TEXTAUSZUG >>
§ §

Wien (bpd) - Bundeskanzler Wolfgang Schüssel nahm am Donnerstag (22. 04.)
vor dem Verband der Auslandspresse in Österreich zur bevorstehenden EU-Erweiterung und Fragen der Europapolitik
Stellung. "Der 1. Mai 2004 ist durch den Beitritt von zehn weiteren Staaten zur Europäischen Union ein
Datum, das in seiner historischen Bedeutung mit dem 15. Mai 1955 gleich zu setzen ist. Damals erhielt Österreich
seine Freiheit, seine Unabhängigkeit und seine Souveränität zurück. Nun erlebt Europa seine
demokratische Wiedervereinigung und damit schließt sich ein Kreis der Integration. Das ist nicht irgendeine
Erweiterungsrunde, das ist der Höhepunkt einer langen historischen Entwicklung", so der Bundeskanzler.
In diesem Zusammenhang erinnerte der Bundeskanzler daran, dass der Auftakt zu den Betrittsverhandlungen unter der
österreichischen Präsidentschaft statt gefunden hatte. Schüssel: "Österreich ist immer
für diese Erweiterung eingetreten. Sie ist gut vorbereitet und die europäische Antwort auf die Globalisierung
und zwar die richtige."

§ §

Datensätze aus einer Datenquelle:
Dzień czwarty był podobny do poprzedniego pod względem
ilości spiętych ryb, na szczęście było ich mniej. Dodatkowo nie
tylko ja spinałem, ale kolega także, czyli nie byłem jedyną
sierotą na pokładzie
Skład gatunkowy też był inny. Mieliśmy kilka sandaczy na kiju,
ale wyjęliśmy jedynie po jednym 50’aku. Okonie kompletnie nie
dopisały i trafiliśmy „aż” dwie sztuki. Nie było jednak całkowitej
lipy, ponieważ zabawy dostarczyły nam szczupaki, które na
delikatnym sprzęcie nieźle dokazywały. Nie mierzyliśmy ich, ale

§ §

AUFGABENSTELLUNG >>
Ersetze im Textauszug von „Wien (bpd) - Bundeskanzler“ bis einschließlich „so der Bundeskanzler.“ das Wort „Bundeskanzler“ durch „Regierungschef“ und gib diesen Abschnitt so wieder. Die Datensätze stammen aus einer anderen Quelle als der Textauszug.

ERGEBNIS >>
Wien (bpd) - Regierungschef Wolfgang Schüssel nahm am Donnerstag (22. 04.)
vor dem Verband der Auslandspresse in Österreich zur bevorstehenden EU-Erweiterung und Fragen der Europapolitik
Stellung. "Der 1. Mai 2004 ist durch den Beitritt von zehn weiteren Staaten zur Europäischen Union ein
Datum, das in seiner historischen Bedeutung mit dem 15. Mai 1955 gleich zu setzen ist. Damals erhielt Österreich
seine Freiheit, seine Unabhängigkeit und seine Souveränität zurück. Nun erlebt Europa seine
demokratische Wiedervereinigung und damit schließt sich ein Kreis der Integration. Das ist nicht irgendeine
Erweiterungsrunde, das ist der Höhepunkt einer langen historischen Entwicklung", so der Regierungschef.